*WHAT YOU NEED TO DO*
Rewrite part of the listing below as a numbered list, leaving out any blank lines. Begin at the line that contains "family: Clusiaceae" and stop after the line that contains "state / province: Chiapas", including both.

*DATA EXTRACT*

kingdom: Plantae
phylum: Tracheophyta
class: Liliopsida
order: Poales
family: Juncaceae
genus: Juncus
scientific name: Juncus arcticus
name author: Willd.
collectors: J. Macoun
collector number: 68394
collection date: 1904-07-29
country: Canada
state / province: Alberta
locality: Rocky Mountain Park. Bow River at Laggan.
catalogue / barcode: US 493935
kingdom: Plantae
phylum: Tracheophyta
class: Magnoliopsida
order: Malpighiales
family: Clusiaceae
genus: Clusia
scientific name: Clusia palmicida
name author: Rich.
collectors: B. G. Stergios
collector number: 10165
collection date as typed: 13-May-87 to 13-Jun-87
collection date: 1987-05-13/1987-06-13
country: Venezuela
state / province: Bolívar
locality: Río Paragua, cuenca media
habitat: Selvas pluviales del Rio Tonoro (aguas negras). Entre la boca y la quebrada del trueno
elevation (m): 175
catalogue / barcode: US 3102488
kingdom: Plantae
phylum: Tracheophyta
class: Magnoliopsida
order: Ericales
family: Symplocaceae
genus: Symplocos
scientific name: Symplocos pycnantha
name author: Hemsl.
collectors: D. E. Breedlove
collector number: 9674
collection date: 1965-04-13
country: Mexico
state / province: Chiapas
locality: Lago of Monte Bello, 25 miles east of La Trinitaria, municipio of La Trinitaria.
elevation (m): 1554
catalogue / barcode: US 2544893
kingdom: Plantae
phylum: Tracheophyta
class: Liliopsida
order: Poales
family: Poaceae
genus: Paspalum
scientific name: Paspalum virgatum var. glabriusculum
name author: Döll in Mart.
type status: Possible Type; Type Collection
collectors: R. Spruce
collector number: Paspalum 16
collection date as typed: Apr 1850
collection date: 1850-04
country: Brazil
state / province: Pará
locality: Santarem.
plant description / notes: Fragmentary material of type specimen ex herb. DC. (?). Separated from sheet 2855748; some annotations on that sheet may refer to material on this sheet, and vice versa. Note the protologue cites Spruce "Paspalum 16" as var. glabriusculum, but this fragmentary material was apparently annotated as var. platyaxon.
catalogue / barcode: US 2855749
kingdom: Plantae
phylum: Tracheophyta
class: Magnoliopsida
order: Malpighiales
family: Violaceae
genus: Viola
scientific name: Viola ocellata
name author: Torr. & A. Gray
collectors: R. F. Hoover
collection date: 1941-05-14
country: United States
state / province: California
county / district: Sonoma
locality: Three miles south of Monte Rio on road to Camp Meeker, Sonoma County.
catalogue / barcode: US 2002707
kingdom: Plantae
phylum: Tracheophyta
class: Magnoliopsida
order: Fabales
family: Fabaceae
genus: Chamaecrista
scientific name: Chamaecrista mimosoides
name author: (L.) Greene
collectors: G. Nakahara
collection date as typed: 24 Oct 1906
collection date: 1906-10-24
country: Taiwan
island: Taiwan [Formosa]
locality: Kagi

*WRITTEN RESPONSE*
1. family: Clusiaceae
2. genus: Clusia
3. scientific name: Clusia palmicida
4. name author: Rich.
5. collectors: B. G. Stergios
6. collector number: 10165
7. collection date as typed: 13-May-87 to 13-Jun-87
8. collection date: 1987-05-13/1987-06-13
9. country: Venezuela
10. state / province: Bolívar
11. locality: Río Paragua, cuenca media
12. habitat: Selvas pluviales del Rio Tonoro (aguas negras). Entre la boca y la quebrada del trueno
13. elevation (m): 175
14. catalogue / barcode: US 3102488
15. kingdom: Plantae
16. phylum: Tracheophyta
17. class: Magnoliopsida
18. order: Ericales
19. family: Symplocaceae
20. genus: Symplocos
21. scientific name: Symplocos pycnantha
22. name author: Hemsl.
23. collectors: D. E. Breedlove
24. collector number: 9674
25. collection date: 1965-04-13
26. country: Mexico
27. state / province: Chiapas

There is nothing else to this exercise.